The #smartcity concept has the potential to be transformative and make a huge impact on the travel market. Real-time traffic information and public transport updates enable users to make efficient, productive decisions to ensure they’re where they need to be, on time. There’s nothing quite so stressful for a business traveller (who at best, has a packed itinerary combined with travel fatigue) than rushing to reach a meeting or conference whist navigating crowds of language schools and tourists, or being simply unable to flag down a taxi in heavy rain.

What smart tourism pledges is an extended knowledge of the city in real-time, enabling travellers to receive live city-data analysis and use their limited time more effectively, simply by avoiding potential obstacles.

Not only is this concept of hyper-connectivity and real-time data beneficial for each individual traveller, but for organisations as a whole who are trying to fulfil their duty of care obligations. Linking technology with local authorities could, in theory, keep travellers informed of local incidents or potential health/safety risks nearby and ensure they have all the necessary information they need to make informed decisions.

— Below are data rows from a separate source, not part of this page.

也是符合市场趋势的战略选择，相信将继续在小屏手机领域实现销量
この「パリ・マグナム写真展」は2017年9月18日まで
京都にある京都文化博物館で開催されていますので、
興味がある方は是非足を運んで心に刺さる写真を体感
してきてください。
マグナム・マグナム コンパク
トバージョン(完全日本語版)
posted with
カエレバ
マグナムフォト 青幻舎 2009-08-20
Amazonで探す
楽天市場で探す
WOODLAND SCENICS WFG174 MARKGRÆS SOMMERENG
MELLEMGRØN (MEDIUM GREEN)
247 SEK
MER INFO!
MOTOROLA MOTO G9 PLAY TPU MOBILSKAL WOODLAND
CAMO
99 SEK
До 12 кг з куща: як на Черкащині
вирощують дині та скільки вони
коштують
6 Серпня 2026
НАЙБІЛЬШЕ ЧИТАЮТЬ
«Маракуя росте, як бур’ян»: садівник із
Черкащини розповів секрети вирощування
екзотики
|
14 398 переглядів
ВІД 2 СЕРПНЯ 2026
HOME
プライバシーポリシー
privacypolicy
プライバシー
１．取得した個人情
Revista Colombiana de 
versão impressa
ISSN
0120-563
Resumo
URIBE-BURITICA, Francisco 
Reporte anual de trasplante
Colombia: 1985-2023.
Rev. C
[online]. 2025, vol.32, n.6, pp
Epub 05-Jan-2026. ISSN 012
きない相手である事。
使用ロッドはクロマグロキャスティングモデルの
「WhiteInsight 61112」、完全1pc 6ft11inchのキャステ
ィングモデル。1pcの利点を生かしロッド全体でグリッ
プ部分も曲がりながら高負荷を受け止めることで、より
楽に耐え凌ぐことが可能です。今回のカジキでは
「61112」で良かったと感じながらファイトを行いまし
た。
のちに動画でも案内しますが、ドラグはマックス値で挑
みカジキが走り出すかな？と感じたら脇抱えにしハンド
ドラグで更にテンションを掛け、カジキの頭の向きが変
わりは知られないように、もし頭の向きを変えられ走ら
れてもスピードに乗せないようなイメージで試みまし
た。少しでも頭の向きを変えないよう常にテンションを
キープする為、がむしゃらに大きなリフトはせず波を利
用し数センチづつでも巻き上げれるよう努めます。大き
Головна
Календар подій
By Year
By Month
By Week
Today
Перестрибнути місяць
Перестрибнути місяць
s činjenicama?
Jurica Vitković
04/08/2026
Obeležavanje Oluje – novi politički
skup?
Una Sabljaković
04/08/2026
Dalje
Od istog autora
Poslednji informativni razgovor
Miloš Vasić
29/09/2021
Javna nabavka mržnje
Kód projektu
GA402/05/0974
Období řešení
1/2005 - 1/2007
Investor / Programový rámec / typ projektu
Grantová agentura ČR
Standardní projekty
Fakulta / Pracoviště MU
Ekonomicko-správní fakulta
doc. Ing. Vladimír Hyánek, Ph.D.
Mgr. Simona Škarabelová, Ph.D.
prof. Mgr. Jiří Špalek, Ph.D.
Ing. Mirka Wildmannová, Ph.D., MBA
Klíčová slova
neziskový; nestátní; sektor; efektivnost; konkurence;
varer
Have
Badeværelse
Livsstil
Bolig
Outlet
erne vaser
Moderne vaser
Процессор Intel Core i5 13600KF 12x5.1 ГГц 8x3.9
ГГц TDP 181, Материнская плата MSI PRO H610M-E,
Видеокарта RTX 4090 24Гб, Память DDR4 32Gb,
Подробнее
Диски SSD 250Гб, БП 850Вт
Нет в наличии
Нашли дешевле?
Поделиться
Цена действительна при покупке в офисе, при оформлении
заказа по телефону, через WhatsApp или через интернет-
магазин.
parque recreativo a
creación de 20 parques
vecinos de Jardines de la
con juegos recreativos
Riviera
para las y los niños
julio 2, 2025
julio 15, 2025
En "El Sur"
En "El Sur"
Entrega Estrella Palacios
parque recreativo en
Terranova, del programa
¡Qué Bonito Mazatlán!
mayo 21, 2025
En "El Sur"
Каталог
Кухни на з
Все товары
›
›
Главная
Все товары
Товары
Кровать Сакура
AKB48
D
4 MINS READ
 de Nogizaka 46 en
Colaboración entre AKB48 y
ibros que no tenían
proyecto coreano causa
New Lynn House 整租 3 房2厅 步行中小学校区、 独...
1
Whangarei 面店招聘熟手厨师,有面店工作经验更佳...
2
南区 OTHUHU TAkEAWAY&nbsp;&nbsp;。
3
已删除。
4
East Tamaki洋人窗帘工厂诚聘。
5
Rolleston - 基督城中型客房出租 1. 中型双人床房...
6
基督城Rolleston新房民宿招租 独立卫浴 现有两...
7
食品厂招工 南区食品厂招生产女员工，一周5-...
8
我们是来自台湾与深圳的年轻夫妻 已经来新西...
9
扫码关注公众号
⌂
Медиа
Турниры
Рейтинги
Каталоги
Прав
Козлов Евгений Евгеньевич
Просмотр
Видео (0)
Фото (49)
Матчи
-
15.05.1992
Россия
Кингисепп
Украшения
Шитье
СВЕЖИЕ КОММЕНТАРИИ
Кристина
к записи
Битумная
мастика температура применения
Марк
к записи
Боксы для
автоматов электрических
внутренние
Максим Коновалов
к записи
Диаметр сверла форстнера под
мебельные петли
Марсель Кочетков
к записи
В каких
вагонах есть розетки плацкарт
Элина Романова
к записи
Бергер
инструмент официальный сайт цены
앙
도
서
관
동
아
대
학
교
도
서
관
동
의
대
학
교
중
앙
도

The point is that, whilst we may be a little way away from travel buyers knowing exactly what platforms are available and perhaps the marketing efforts to get these products circling the business travel sphere isn’t necessarily in place just yet, the technology itself is there, ready to go. We’re potentially entering a new arena of travel which is filled with more real-time data than we’ve ever had access to before and, what’s truly exciting and transformative, is that we don’t have to analysis that data ourselves; an app or omnichannel platform of some kind will do that for us and present us with sensible options to choose from that enable us to achieve our travel objective most efficiently.

Although, as WIN rightly point out in their article, the first step to launching the era of smart tourism would be to initiate city-wide, safe public Wi-Fi… that would definitely be a good place to start!